Localization of One-Dimensional Random Band Matrices
Reuben Drogin
TL;DR
The paper proves exponential localization of eigenvectors for a broad class of one-dimensional random band matrices in the regime $W^2\ll n$, with decay on the scale $W^2$. By combining this localization result with recent delocalization findings, it establishes a sharp localization-delocalization transition governed by the scaling $W^2/n$. The proof hinges on a Schenker-type resolvent decomposition, a conditional fluctuation analysis with a Mermin–Wagner perturbation to generate $W^{-1/2}$-scale fluctuations, and a Wegner estimate to control spectral probabilities, thereby bridging detailed probabilistic structure with resolvent methods.
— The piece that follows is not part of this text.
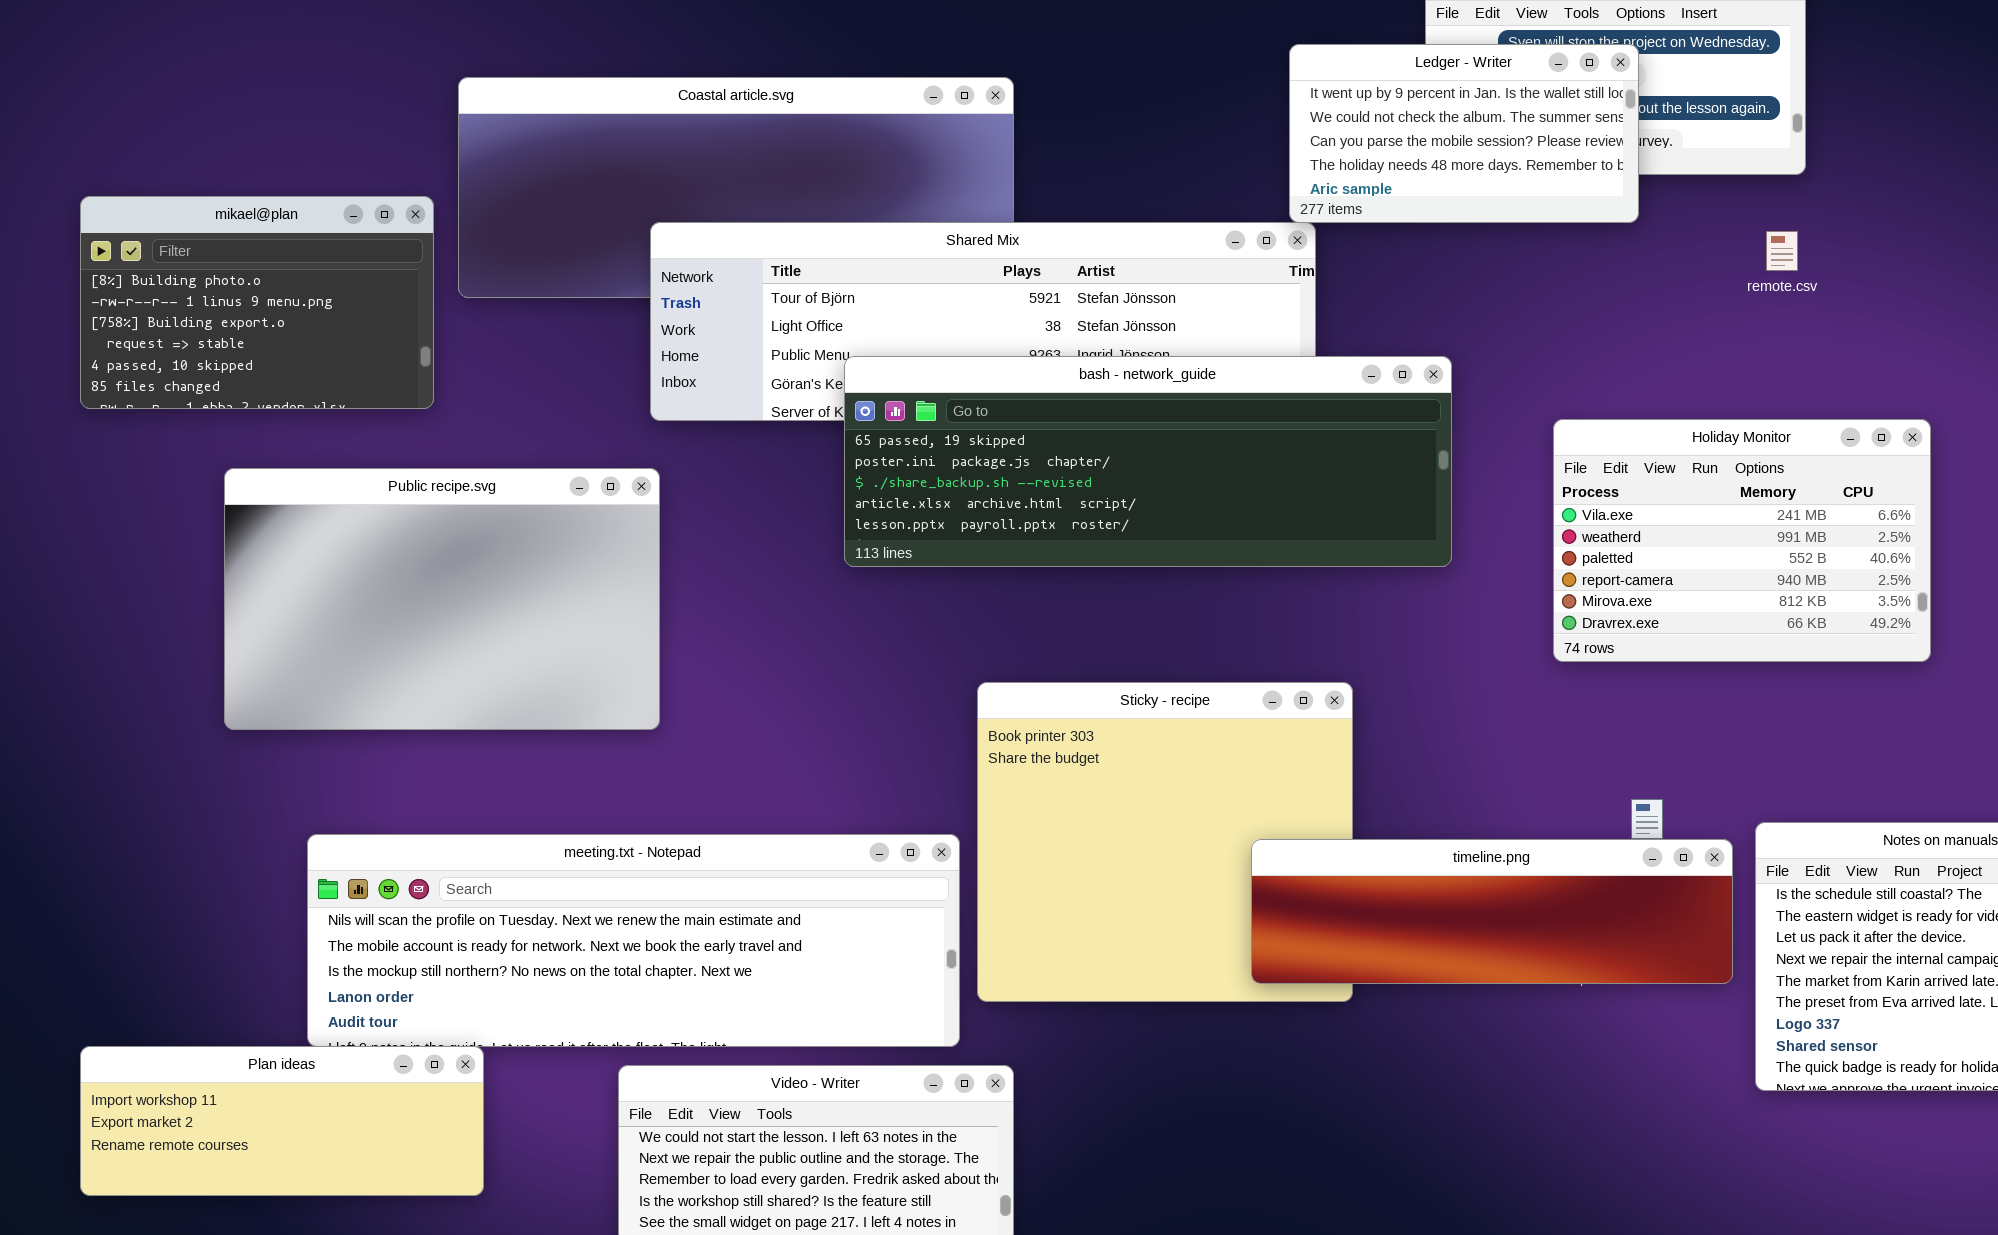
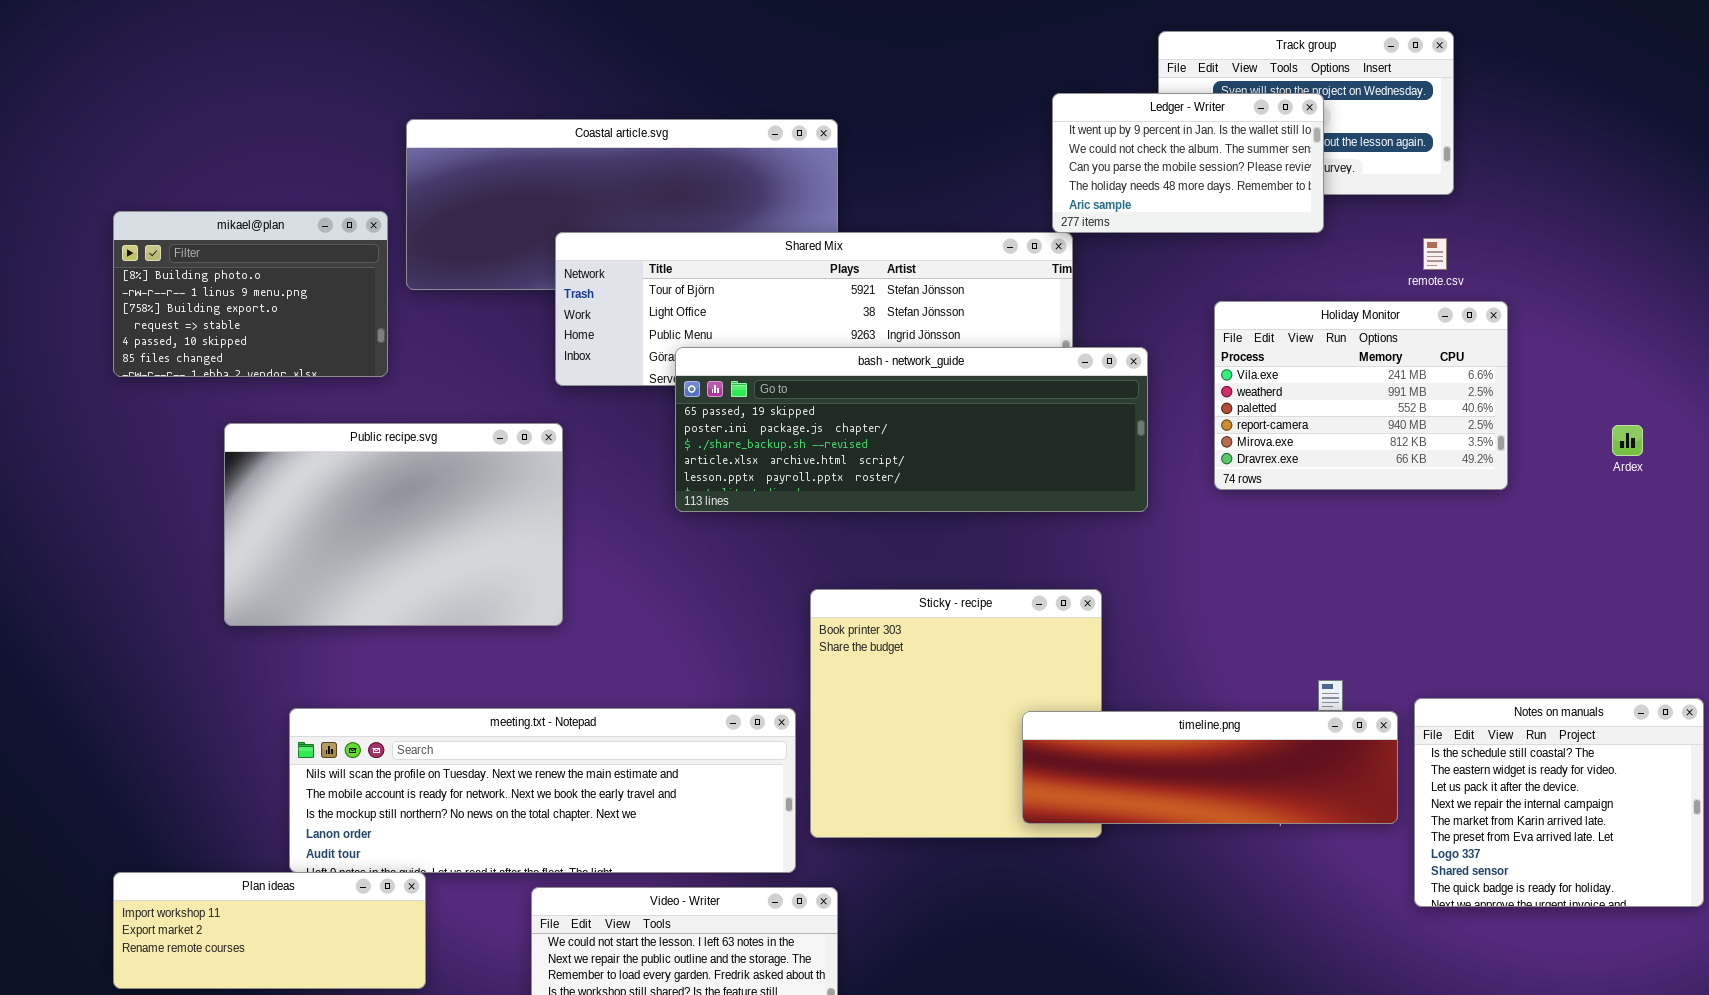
bash - network_guide: [844,356,1452,567] -> [675,347,1148,512], moved
Holiday Monitor: [1553,419,1931,662] -> [1214,301,1508,490], moved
These results advance the rigorous understanding of RBMs and their spectral statistics, connecting to Anderson localization phenomena and the broader RBM/delocalization landscape.
Abstract
We consider a general class of $n\times n$ random band matrices with bandwidth $W$. When $W^2\ll n$, we prove that with high probability the eigenvectors of such matrices are localized and decay exponentially at the sharp scale $W^2$. Combined with the delocalization results of Yau and Yin [arXiv:2501.01718] and of Erdős and Riabov [arXiv:2506.06441], this establishes the conjectured localization-delocalization transition for a large class of random band matrices.